Today, most studies compared the CVD risks of DPP4i with SU as a group [17, 43, 44], not individual SU. However, individual SU appear to have different degrees of desirable or undesirable cardiovascular effects. Glimepiride, a third-generation SU, might provide potential cardiovascular benefits because of its favorable glycemic control, especially postprandial glucose lowering effects [45], anti-oxidative properties [46], and maintaining myocardial preconditioning [47]. In terms of reducing CVD risks, glimepiride or gliclazide with a specific influence on pancreatic ATP-sensitive K+ channels might be superior to glibenclamide [45], which blocks mitochondrial ATP-sensitive K+ channels in cardiac myocytes, resulting in the inhibition of ischemic preconditioning [48]. Also, a previous population-based cohort study showed that glipizide was associated with increased CVD risks as compared to other SU. Hence, further study is anticipated to assess whether pharmacological differences between individual drugs translate into differences in their associated CVD risks. Our additional analyses showed that, as compared to glibenclamide, gliclazide had a significantly lower risk for MACEs, and gliclazide and glimepiride had a significantly lower risk for stroke (Additional file 1: Table S1). In this regard, we further compared the CVD risks of DPP4i with individual SU. The results showed that, as compared to DPP4i, glipizide and glibenclamide had significantly higher risks for MACEs and stroke (Additional file 1: Table S2).

Study limitations

First, laboratory data (e.g., HbA1c) were not available in the NHIRD claims data. However, we used surrogat indicators to adjust for patients’ baseline diabetes severity, including aDCSI and diabetes duration.
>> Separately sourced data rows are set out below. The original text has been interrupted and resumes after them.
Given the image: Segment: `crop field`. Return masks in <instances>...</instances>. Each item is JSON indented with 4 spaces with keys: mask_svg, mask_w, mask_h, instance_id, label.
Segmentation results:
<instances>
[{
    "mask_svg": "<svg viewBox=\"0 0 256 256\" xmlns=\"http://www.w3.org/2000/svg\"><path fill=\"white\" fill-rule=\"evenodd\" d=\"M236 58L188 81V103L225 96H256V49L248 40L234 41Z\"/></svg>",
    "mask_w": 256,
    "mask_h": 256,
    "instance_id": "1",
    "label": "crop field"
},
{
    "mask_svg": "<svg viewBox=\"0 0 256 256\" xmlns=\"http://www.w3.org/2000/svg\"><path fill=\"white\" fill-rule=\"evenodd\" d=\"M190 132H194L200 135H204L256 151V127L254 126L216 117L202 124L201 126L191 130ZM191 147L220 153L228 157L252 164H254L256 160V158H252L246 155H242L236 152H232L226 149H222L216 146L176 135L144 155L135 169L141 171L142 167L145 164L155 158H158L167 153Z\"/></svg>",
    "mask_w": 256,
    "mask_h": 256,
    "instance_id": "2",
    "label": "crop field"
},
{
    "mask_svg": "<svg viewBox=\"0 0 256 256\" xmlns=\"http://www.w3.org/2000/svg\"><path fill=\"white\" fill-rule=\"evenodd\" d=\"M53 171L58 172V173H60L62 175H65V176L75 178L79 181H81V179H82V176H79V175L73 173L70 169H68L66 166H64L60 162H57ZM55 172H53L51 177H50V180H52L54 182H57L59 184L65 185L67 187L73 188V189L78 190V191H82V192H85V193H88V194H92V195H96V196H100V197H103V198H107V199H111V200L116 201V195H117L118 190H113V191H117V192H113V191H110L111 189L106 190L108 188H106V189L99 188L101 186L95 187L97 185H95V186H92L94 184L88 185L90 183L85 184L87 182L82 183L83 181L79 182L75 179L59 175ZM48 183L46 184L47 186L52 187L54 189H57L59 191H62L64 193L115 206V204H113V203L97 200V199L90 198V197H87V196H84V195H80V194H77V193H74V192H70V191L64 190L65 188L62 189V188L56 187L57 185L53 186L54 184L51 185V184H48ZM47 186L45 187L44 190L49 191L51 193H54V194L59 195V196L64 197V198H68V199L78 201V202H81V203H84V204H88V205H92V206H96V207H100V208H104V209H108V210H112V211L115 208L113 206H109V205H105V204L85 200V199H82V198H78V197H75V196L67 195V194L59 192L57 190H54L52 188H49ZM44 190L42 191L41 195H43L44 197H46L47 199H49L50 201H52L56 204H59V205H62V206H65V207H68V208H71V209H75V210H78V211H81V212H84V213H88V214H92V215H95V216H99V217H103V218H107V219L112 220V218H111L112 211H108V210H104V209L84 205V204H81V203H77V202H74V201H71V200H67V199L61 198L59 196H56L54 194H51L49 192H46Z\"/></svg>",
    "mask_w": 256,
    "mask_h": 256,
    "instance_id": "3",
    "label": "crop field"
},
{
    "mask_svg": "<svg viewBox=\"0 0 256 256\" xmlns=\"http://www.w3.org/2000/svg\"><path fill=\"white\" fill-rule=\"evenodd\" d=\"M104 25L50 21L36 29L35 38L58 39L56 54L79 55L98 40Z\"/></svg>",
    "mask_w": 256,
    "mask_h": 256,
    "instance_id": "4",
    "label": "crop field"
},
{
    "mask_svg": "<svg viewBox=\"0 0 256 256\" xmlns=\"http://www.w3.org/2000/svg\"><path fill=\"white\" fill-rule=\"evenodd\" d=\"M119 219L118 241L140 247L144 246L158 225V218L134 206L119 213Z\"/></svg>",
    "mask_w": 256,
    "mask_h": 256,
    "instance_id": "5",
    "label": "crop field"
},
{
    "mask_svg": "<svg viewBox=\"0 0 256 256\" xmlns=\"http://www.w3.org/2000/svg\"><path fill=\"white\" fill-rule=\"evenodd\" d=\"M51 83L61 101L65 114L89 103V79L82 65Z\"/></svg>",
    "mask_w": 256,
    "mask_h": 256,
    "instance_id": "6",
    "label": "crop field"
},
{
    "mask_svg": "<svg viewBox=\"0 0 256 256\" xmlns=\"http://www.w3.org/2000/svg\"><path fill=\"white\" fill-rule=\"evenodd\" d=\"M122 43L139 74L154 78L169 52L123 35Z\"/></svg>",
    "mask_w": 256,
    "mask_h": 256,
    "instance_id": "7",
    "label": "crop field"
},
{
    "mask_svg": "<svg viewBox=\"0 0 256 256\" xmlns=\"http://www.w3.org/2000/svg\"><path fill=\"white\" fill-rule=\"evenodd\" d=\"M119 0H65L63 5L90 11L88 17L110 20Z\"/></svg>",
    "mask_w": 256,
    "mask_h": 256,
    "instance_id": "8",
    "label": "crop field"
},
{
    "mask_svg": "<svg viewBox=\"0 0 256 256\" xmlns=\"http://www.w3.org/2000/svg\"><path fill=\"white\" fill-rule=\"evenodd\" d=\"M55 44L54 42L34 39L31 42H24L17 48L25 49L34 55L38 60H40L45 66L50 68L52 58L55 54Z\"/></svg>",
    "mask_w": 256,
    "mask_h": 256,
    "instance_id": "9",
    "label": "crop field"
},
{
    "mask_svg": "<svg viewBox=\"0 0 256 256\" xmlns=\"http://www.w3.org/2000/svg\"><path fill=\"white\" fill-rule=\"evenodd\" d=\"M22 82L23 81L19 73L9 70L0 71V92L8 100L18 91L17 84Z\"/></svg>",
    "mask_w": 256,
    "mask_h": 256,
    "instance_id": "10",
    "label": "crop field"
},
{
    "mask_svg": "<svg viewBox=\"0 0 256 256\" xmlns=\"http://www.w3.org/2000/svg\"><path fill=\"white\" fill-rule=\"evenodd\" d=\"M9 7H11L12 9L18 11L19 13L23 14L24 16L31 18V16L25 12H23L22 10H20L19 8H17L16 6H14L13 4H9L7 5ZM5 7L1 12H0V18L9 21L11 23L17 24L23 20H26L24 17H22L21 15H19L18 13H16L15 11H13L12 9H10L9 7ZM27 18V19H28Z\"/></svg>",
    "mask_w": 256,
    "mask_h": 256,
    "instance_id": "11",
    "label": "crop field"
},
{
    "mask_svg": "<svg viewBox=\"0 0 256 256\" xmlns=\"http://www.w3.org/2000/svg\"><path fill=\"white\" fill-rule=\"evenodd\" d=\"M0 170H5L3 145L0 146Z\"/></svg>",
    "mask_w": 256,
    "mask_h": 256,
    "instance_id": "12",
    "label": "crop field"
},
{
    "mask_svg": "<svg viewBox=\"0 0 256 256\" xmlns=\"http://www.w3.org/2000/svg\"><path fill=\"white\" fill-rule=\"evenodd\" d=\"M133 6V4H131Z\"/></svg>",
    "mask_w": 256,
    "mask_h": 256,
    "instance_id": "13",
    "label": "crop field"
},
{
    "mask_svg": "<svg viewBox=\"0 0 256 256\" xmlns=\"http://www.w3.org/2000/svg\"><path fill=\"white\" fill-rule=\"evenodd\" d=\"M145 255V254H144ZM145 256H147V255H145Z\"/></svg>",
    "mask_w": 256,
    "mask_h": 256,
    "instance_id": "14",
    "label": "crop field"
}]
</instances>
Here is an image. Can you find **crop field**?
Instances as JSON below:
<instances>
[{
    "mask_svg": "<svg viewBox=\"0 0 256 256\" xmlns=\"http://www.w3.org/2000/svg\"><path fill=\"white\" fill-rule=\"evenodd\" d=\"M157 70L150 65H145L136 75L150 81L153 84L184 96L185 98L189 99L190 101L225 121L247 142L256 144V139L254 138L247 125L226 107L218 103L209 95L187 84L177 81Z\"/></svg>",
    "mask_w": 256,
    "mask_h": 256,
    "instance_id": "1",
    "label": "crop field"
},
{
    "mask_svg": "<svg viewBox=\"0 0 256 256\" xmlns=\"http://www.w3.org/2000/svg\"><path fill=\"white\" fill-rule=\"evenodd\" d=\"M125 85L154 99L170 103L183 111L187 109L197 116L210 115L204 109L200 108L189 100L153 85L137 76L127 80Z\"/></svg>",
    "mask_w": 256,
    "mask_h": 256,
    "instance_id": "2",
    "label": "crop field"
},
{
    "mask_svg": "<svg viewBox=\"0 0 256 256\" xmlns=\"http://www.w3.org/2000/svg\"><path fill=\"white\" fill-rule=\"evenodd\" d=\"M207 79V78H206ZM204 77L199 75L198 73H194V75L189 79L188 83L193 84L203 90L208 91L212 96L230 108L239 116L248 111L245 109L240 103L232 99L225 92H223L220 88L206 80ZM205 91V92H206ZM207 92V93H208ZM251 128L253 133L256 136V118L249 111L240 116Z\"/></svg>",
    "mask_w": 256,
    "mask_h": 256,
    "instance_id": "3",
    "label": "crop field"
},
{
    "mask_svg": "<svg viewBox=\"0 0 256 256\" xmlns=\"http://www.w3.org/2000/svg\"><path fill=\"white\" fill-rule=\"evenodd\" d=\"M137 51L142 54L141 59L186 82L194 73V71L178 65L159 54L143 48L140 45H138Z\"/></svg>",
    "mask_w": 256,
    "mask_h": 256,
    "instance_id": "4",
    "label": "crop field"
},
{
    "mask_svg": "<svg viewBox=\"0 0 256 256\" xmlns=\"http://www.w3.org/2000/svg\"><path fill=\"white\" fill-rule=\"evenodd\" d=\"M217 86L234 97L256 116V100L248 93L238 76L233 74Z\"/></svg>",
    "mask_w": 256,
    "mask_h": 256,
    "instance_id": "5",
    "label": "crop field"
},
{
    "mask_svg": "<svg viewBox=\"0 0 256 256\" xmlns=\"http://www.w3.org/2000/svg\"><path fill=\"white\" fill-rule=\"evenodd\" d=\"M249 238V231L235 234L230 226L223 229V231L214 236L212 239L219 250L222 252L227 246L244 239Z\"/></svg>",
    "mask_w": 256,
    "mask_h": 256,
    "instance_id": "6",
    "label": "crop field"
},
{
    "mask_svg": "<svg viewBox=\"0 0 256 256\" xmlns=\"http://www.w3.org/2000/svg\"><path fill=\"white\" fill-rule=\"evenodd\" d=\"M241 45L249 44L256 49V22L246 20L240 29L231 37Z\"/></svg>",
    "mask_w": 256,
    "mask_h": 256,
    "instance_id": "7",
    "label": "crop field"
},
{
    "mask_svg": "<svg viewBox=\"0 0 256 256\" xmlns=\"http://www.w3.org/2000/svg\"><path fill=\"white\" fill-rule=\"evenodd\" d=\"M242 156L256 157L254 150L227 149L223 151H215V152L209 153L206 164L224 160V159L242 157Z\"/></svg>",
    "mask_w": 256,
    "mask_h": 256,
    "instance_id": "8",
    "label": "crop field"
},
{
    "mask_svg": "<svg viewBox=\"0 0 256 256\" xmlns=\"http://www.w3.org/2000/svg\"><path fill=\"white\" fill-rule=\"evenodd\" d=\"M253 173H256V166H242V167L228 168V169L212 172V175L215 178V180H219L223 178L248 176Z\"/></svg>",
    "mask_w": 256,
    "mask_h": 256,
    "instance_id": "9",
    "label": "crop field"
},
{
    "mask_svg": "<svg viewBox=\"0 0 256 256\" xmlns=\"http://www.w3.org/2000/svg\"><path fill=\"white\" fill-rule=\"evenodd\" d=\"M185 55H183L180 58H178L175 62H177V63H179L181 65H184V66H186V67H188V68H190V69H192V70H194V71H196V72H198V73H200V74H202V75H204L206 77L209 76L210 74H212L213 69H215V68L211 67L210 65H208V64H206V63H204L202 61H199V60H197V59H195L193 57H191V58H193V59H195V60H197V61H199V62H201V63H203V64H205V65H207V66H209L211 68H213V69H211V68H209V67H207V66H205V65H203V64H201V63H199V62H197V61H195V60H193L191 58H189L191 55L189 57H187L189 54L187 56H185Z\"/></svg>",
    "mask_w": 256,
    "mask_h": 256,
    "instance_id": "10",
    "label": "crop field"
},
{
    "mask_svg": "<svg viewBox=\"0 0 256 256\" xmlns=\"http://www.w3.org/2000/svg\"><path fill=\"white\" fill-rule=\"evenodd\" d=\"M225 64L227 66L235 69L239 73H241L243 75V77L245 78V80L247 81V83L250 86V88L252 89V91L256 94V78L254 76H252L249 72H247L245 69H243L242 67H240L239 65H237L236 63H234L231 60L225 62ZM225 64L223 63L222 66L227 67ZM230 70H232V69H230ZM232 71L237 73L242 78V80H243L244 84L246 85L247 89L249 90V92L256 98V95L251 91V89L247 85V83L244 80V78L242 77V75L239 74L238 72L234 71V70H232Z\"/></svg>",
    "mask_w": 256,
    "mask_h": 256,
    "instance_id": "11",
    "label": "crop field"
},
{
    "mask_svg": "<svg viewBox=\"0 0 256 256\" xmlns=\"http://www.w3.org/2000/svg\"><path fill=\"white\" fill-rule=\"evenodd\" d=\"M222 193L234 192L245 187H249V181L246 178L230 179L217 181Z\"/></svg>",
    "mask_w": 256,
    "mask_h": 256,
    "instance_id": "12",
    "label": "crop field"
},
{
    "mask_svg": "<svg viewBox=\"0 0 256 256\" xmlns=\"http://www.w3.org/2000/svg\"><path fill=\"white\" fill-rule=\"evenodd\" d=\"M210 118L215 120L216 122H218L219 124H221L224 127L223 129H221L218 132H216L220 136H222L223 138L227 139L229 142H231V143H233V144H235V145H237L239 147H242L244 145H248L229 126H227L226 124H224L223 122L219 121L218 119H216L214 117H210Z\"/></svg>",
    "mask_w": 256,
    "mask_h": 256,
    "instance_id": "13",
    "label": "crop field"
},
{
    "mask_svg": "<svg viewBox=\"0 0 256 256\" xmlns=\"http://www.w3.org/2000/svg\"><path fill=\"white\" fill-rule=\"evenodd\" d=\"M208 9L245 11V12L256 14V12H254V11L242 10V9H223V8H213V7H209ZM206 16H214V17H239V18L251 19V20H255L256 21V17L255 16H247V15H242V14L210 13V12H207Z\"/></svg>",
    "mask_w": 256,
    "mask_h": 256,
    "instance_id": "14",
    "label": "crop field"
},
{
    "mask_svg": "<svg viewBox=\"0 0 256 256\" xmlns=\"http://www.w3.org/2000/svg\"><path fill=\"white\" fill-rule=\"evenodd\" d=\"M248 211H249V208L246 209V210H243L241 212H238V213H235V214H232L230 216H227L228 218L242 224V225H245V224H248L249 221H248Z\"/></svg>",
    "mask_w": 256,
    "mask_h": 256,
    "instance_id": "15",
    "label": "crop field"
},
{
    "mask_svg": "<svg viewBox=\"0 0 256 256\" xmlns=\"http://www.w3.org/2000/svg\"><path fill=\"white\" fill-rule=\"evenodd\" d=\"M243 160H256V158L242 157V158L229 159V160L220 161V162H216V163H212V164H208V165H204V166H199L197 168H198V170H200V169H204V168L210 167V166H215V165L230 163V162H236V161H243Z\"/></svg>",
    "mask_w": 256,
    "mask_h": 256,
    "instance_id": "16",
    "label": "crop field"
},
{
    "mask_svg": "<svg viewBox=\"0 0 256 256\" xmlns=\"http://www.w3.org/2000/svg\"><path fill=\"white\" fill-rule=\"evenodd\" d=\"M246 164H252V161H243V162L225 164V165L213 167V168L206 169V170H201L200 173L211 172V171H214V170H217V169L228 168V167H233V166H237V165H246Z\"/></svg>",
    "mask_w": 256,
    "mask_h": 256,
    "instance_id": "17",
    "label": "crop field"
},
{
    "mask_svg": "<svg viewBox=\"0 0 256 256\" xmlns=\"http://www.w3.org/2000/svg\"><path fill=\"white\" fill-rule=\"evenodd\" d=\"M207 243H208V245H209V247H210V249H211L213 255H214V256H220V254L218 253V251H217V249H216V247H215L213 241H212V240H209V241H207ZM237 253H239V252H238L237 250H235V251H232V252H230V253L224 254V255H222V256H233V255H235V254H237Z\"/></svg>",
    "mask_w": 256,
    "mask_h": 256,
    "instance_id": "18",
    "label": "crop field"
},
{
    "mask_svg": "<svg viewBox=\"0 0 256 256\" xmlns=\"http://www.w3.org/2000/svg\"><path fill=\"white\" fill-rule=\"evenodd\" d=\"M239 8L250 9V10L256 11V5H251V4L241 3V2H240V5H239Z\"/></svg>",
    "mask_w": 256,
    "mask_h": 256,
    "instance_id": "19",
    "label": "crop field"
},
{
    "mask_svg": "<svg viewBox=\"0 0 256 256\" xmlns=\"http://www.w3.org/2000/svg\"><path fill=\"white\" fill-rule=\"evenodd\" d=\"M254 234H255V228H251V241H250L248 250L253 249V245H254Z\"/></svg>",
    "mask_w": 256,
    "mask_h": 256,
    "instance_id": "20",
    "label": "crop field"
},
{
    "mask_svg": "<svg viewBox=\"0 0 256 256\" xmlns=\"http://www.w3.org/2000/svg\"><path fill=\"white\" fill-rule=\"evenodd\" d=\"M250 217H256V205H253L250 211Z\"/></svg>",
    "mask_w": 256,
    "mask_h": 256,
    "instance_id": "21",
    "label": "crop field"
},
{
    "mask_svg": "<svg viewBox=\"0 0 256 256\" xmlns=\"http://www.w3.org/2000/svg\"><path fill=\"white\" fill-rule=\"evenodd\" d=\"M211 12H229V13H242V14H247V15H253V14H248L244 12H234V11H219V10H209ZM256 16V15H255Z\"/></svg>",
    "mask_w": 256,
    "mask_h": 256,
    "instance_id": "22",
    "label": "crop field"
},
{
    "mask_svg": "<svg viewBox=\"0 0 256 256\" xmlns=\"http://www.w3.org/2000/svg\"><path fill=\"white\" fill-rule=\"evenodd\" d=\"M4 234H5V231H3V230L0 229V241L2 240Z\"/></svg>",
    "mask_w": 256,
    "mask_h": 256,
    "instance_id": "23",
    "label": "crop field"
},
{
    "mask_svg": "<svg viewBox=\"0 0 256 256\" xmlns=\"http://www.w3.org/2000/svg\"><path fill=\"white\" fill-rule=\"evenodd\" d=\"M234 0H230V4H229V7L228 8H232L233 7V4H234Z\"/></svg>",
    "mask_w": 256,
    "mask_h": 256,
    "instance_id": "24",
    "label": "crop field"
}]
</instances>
Second, because of the nature of an observational study, potential confounding by indication could not be eliminated. Also, potential residual confounding by incomplete adjustment for unmeasured biases (i.e., lifestyle risk factors, physicians’ preferences and behaviors) for study outcomes may exist. Third, another class of incretin drug, namely GLP-1 receptor agonists (GLP-1 RA), was not analyzed. GLP-1 RA was introduced to Taiwan’s national formulary in 2013. Since our data were only available up to the end of 2013, GLP-1 RA users only accounted for a small proportion of our study population. Fourth, potential misclassification may exist when defining CVD events based on Taiwan’s NHIRD. However, previous validation studies for the identification of CVD events (i.e., MI [49], stroke [50]) from the NHIRD showed high sensitivity and positive predictive values. Fifth, individual DPP4i might be associated with variable degrees of desirable or undesirable cardiovascular outcomes [51]. The SAVOR-TIMI 53 trial reported an increased HF risk in saxagliptin-treated patients [12], which was not seen with other DPP4i. The present study analyzed individual DPP4i as a group because our preliminary analyses showed no significant difference in comparative risks for MACEs and HF of individual DPP4i (sitagliptin, vildagliptin, saxagliptin, linagliptin) (Additional file 1: Table S3). Further study is anticipated to clarify the mechanisms underlying the difference in CVD risks among individual DPP4i. Lastly, our results might only be generalizable to a Chinese population under universal healthcare insurance coverage.

Conclusions

Understanding comparative effects of antidiabetic drugs provides a basis for guiding clinical care for T2DM patients. The present study shows that the use of DPP4i was not associated with increased CVD risks and that DPP4i-treated patients appeared to have lower CVD risks as compared with non-DPP4i users, except metformin users.